### ACTIVITY:
Every line of the material is to be returned verbatim. Pictures stay out.
··· RECORDS TO PROCESS ···
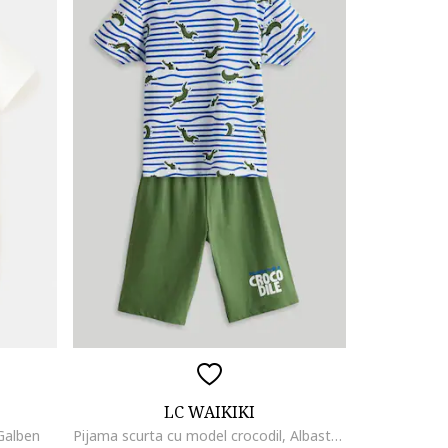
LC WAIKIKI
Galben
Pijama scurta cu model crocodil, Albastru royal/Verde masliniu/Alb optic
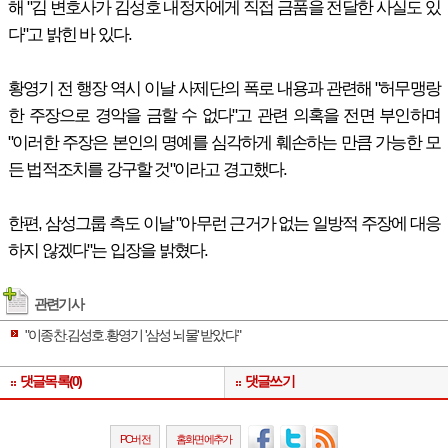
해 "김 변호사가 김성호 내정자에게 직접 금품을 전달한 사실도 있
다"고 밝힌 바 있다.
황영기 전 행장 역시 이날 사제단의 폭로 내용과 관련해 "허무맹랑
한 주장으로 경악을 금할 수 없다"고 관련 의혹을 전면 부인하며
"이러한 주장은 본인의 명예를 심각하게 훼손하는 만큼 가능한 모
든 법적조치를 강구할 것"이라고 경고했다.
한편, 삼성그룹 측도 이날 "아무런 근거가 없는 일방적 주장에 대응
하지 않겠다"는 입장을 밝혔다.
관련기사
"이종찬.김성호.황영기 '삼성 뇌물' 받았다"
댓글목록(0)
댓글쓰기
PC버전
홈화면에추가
···
### ANSWER FOR THIS EXERCISE:
LC WAIKIKI
Galben
Pijama scurta cu model crocodil, Albastru royal/Verde masliniu/Alb optic
해 "김 변호사가 김성호 내정자에게 직접 금품을 전달한 사실도 있
다"고 밝힌 바 있다.
황영기 전 행장 역시 이날 사제단의 폭로 내용과 관련해 "허무맹랑
한 주장으로 경악을 금할 수 없다"고 관련 의혹을 전면 부인하며
"이러한 주장은 본인의 명예를 심각하게 훼손하는 만큼 가능한 모
든 법적조치를 강구할 것"이라고 경고했다.
한편, 삼성그룹 측도 이날 "아무런 근거가 없는 일방적 주장에 대응
하지 않겠다"는 입장을 밝혔다.
관련기사
"이종찬.김성호.황영기 '삼성 뇌물' 받았다"
댓글목록(0)
댓글쓰기
PC버전
홈화면에추가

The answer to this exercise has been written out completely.